Go blank import cheat sheet
| Import style | Meaning |
|---|---|
import "fmt" |
Normal import; refer to the package as fmt. |
import f "fmt" |
Alias import; refer as f. |
import . "fmt" |
Dot import; exported names from fmt enter this file’s scope (use sparingly). |
import _ "pkg/path" |
Blank import; load and initialize pkg/path for side effects only. |
References
- Effective Go — Blank imports
- The Go Programming Language Specification — Import declarations
- The Go Programming Language Specification — Package initialization
Summary
An underscore in import _ "path" is a blank import: the package is built, initialized, and its init functions run so side effects like sql.Register or image format registration occur, but your file does not receive a package identifier to call. That is different from _ on a value, which only discards a value. Go forbids unused normal imports to keep dependencies honest; a blank import is the sanctioned way to depend on a package only for those side effects.
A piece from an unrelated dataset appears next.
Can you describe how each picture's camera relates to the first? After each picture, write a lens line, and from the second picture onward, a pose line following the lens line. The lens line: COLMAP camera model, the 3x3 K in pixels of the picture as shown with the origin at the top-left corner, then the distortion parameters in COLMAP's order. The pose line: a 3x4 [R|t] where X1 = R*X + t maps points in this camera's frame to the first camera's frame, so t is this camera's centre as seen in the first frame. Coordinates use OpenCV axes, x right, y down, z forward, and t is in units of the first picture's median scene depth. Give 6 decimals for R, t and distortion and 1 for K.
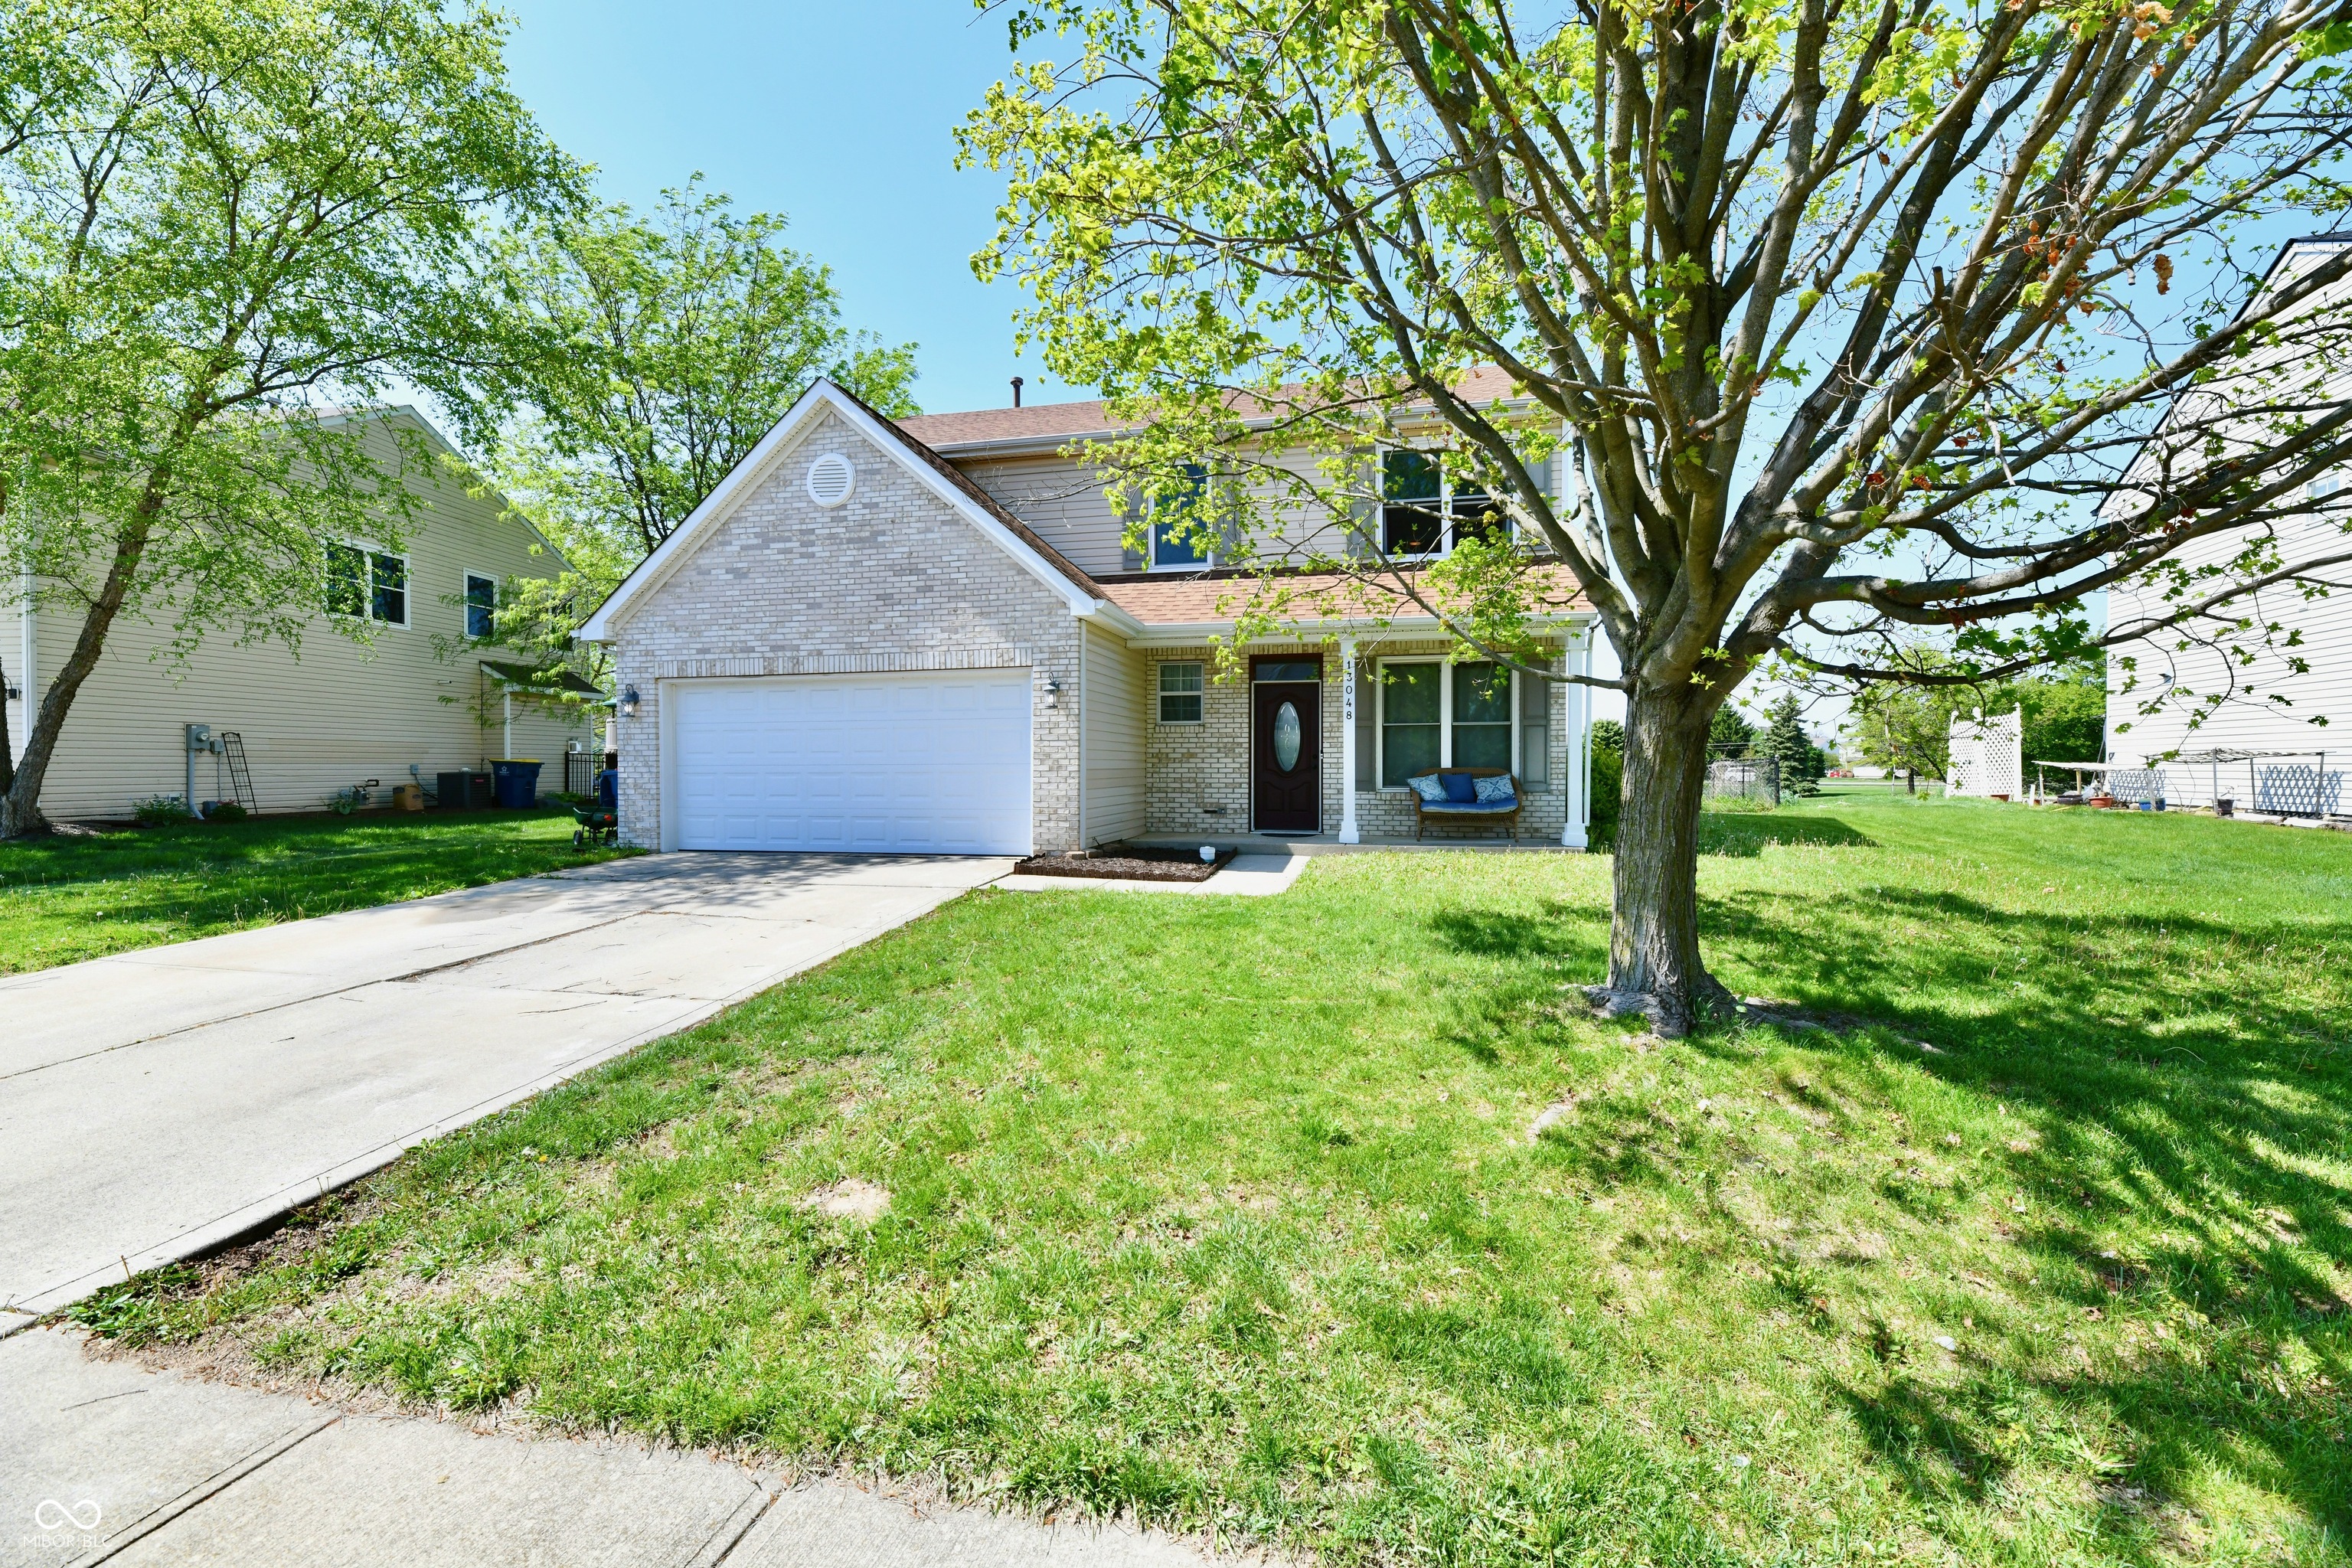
lens RADIAL K [[952.3, 0, 1175.8], [0, 952.3, 770.9], [0, 0, 1]] dist [-0.002360, -0.000515]
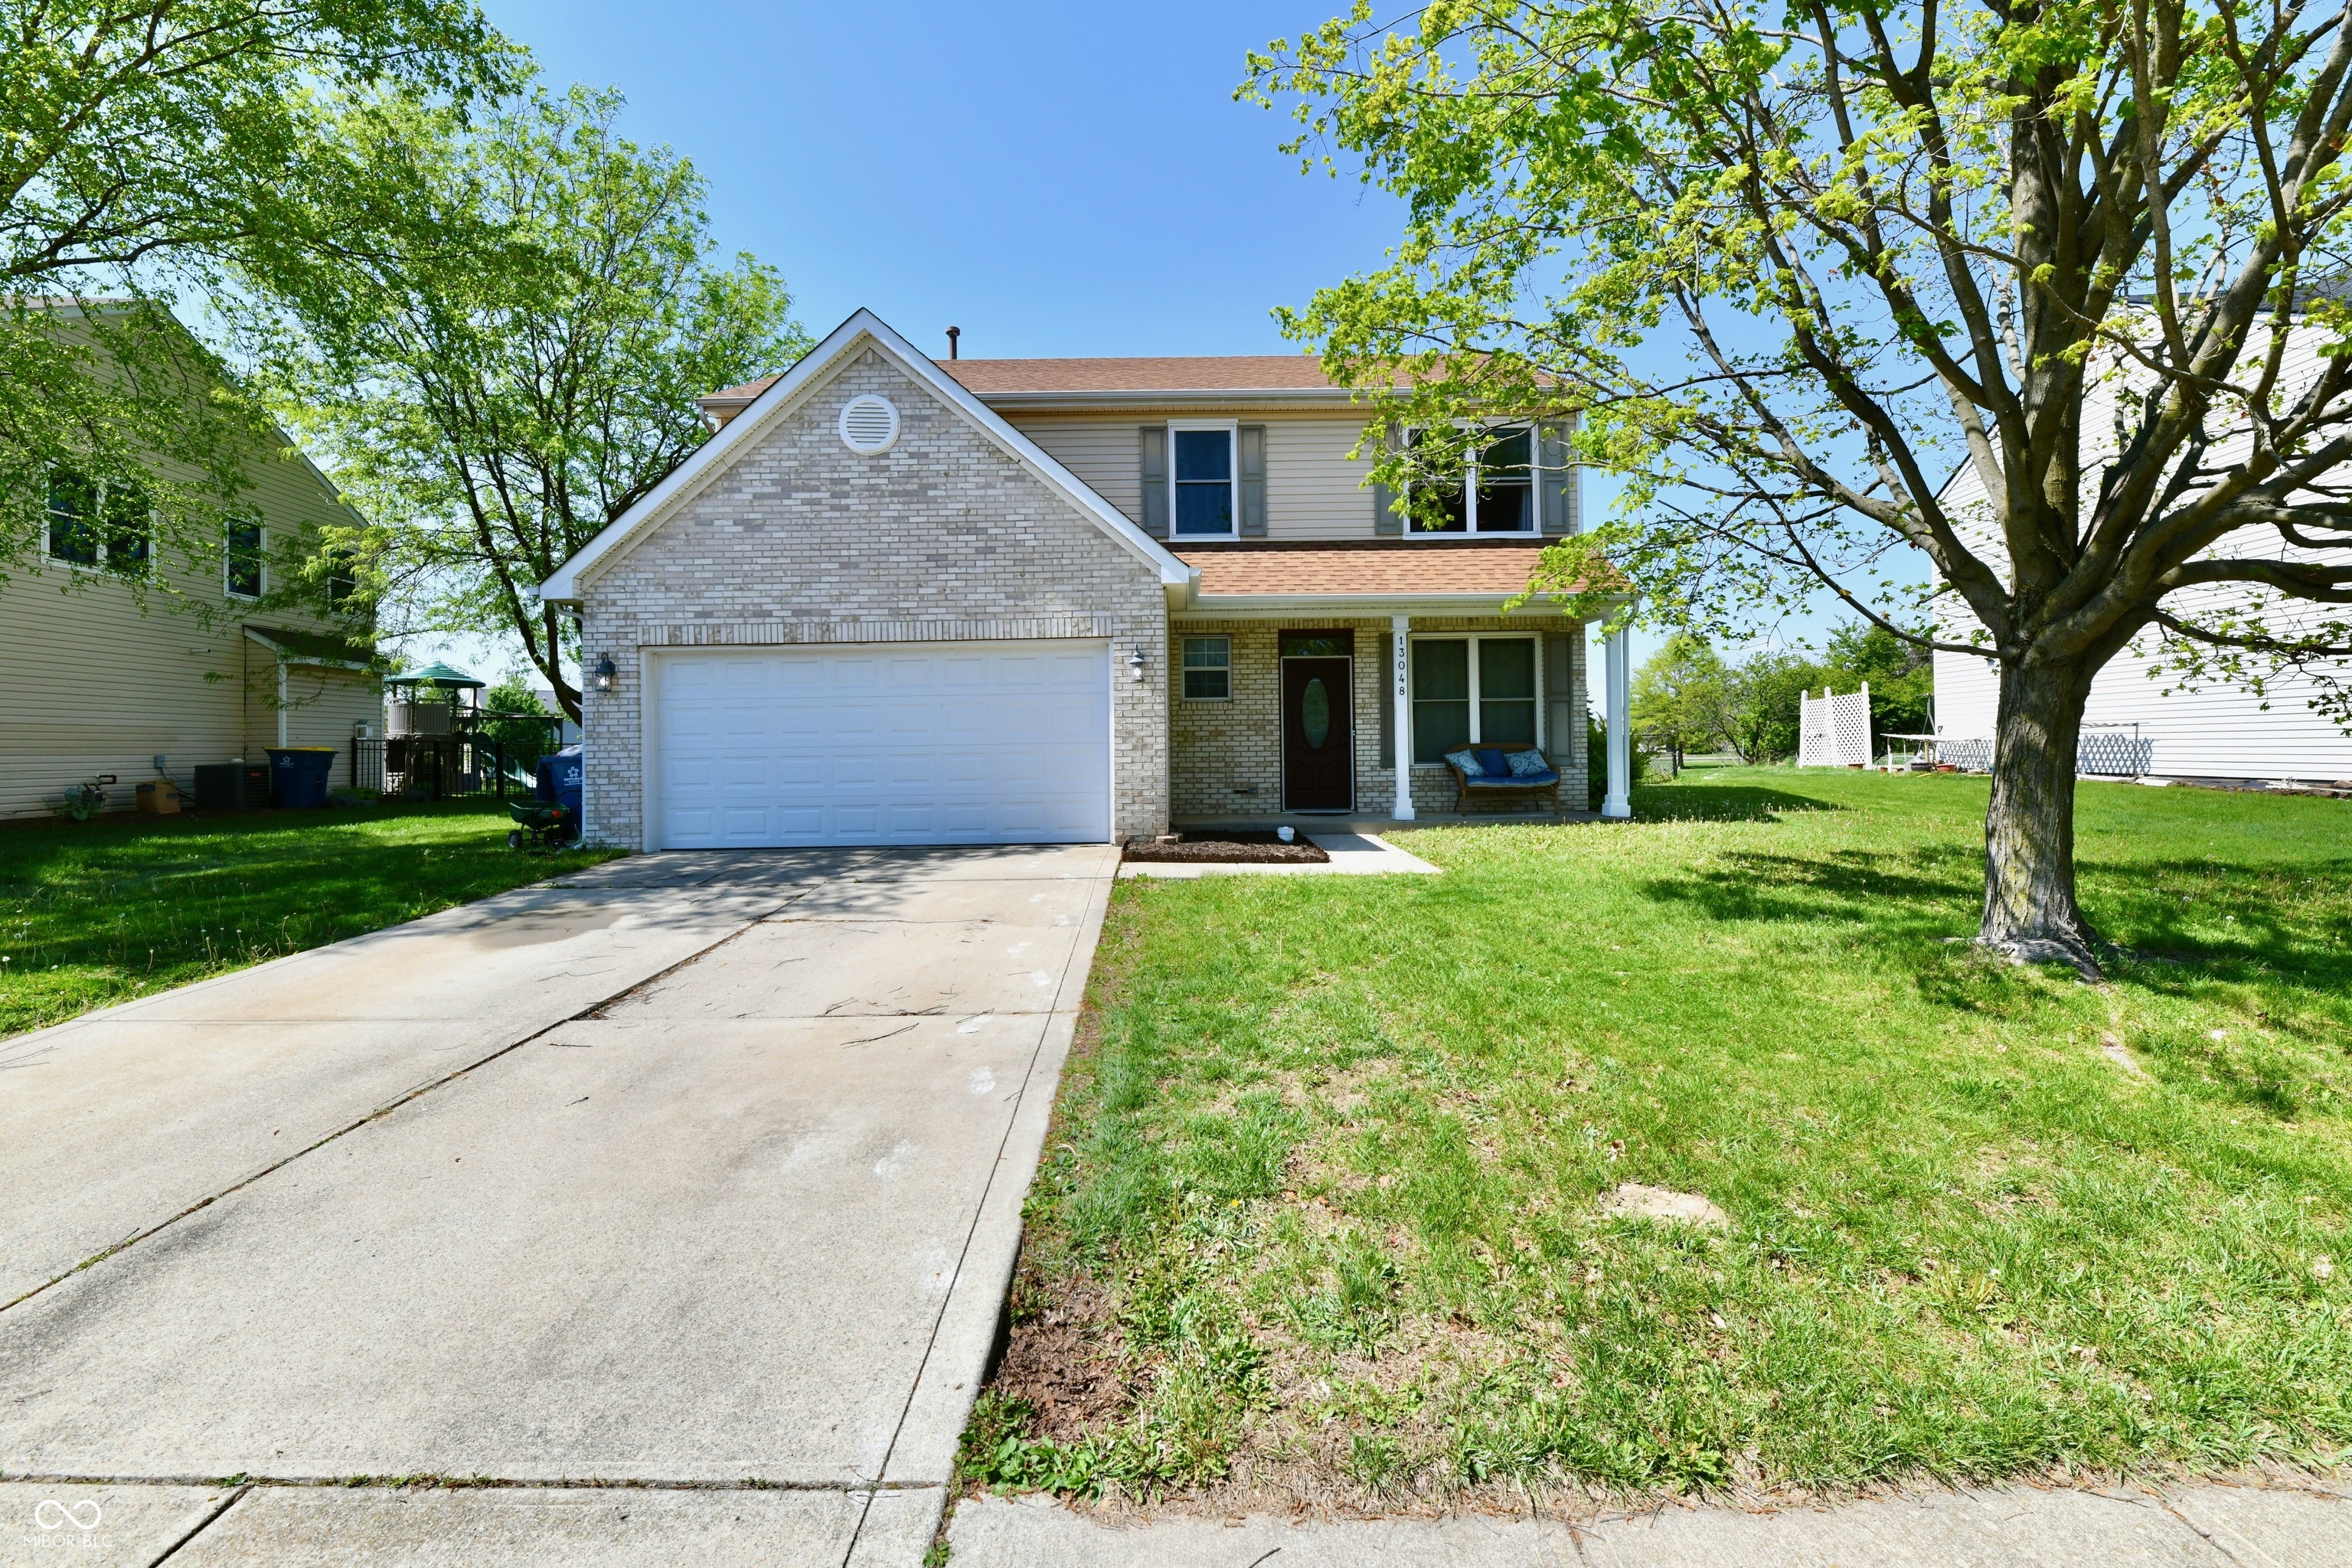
lens RADIAL K [[984.7, 0, 1180.3], [0, 984.7, 735.6], [0, 0, 1]] dist [-0.003285, -0.000333]
pose [[0.975916, -0.008315, 0.217988, -0.274607], [0.012393, 0.999773, -0.017347, 0.003141], [-0.217795, 0.019631, 0.975797, 0.048332]]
Use real imports when you call the package API, and reserve blank imports for patterns the ecosystem documents—database drivers, image codecs, optional pprof wiring—not as a permanent way to silence “imported and not used.”
Frequently Asked Questions
1. What does underscore before an import mean in Go?
2. Why does Go require blank imports instead of silently ignoring unused imports?
3. Can I call functions from a package imported as `_`?
pkgname.Func in scope. You only get package initialization and any registration performed in init.4. Is blank import the same as assigning a value to `_`?
_ symbol, different rules. _ = x ignores a value. import _ "path" is an import declaration that means side-effect import, not a variable assignment.